失敗の道筋 4:人間関係の構築を軽視する

企業のチームには陣容の変更がつきものであり、メンバーの構成が1年前とは大きく違っていることがよくある。また昨今は、オフィスへの出勤経験をほとんど持たない人や同僚と直接会った経験のない新人がチームのメンバーであることも多い。ゆえに、チーム内での人間関係の構築に力を注がないと、チームの共同作業は無味乾燥な流れ作業的になり、チームの士気と生産性の低下へとつながっていくことになる。

失敗回避のアイデア4
リモートワーク一辺倒からハイブリッドワークへと切り替わり、オフィスワークが再開されたからといって、チームにおける人間関係がコロナ以前の状態に自動的に戻るわけではない。ゆえに、一から人間関係を再構築することが大切となる。例えば、チームの全員がオフィスに集まる日を選び、ディナーやアクティビティなどを催すのも良いかもしれない。

失敗の道筋 5:既存のプラクティスが新しい環境でも有効であると思い込む

アトラシアンには、リモートワークに関して失敗事例が1つある。それは、コロナ禍対策としてリモートワーク中心の働き方へと切り替えたとき、オフィススペースで行っていたチームの慣行が、リモートワーク体制下でも同じように有効であると想定してしまったことだ。これと同様に、チームの全員がリモートで働いていたときの慣行を、そのままハイブリッドワークに適用してもうまく機能しない可能性が大きい。

失敗回避のアイデア5
チームにおけるミーティング、ワークフロー、メンバー各人の責任の持ち方、作業の進捗確認、働きぶりの点検、評価のあり方など、すべてについてハイブリッドワークに適合するように調整することが大切である。調整ののちには定期的に問題点を洗い出し、継続的に最適化を図っていくことも忘れないでいただきたい。

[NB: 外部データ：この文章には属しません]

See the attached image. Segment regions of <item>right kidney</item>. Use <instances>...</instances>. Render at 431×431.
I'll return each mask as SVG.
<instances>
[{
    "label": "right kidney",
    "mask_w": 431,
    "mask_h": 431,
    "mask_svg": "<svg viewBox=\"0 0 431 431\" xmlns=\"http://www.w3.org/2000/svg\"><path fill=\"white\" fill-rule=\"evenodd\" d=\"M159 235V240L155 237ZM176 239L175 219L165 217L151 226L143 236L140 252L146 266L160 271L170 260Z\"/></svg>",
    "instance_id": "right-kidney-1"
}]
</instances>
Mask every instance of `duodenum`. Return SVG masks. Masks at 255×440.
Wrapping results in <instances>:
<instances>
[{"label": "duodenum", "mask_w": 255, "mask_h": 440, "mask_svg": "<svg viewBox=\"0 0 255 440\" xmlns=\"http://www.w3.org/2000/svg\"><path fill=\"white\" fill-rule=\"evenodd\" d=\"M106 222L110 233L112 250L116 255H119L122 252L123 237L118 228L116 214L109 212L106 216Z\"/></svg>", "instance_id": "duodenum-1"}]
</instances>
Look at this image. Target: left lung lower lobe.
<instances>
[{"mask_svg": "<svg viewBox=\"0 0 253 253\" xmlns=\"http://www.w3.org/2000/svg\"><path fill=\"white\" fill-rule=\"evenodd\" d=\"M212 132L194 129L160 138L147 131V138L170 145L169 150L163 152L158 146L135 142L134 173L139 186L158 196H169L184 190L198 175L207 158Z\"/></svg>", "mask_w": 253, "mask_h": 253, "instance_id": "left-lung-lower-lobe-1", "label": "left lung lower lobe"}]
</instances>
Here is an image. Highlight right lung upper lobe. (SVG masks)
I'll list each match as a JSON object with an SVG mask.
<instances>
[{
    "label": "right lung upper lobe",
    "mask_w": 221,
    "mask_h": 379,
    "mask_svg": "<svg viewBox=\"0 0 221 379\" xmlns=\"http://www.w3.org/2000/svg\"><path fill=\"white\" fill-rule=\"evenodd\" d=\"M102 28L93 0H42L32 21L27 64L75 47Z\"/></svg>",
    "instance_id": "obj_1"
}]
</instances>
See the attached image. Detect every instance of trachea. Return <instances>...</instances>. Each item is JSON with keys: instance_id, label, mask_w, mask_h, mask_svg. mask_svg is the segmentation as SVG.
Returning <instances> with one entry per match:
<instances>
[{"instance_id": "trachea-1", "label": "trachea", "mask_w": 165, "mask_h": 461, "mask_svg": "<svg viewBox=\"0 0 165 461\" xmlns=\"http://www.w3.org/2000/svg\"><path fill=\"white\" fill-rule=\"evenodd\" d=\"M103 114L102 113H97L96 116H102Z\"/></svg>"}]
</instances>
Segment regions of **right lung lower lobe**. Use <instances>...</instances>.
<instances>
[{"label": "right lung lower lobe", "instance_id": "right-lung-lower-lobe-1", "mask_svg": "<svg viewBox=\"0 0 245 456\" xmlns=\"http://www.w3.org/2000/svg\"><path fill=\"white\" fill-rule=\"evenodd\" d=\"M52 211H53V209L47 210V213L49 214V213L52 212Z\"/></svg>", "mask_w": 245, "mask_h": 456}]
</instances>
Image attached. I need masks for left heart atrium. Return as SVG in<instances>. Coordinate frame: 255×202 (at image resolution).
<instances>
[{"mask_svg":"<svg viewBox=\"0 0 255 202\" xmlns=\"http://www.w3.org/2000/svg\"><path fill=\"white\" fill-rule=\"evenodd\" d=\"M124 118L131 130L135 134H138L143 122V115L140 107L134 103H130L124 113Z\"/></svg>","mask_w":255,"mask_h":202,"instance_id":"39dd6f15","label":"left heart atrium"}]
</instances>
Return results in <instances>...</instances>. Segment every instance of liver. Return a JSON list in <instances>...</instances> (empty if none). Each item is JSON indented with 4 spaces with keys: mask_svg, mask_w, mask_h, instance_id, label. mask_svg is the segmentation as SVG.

失敗の道筋 6:2重構造のパフォーマンス評価を行ってしまう

従業員に対する伝統的な業績評価は、「成果」と目視で確認される「働きぶり」をベースにしていた。こうした2重構造の評価をハイブリッドワークのチームに持ち込むのは不公平を生む原因となる。

例えば、チームの一人(仮にメンバーAと呼ぶ)は、リーダーとともにオフィスで働いており、その真面目な働きぶりによって献身的な従業員としての印象をリーダーに与えることができるとしよう。それに対して、もう一人のメンバー(メンバーB)は、リモートワークを中心にした働き方を選択しており、リーダーは日々の働きぶりを目視で確認することがほとんどできないとする。そのような状況において、2重構造の評価スキームでメンバーAとメンバーBの業績評価を行った場合、たとえ2人の成果が同レベルであっても、メンバーAの評価のほうが高くなるのが通常である。というのも、人は目視で確認できるものを好む認知バイアスを持っているからである。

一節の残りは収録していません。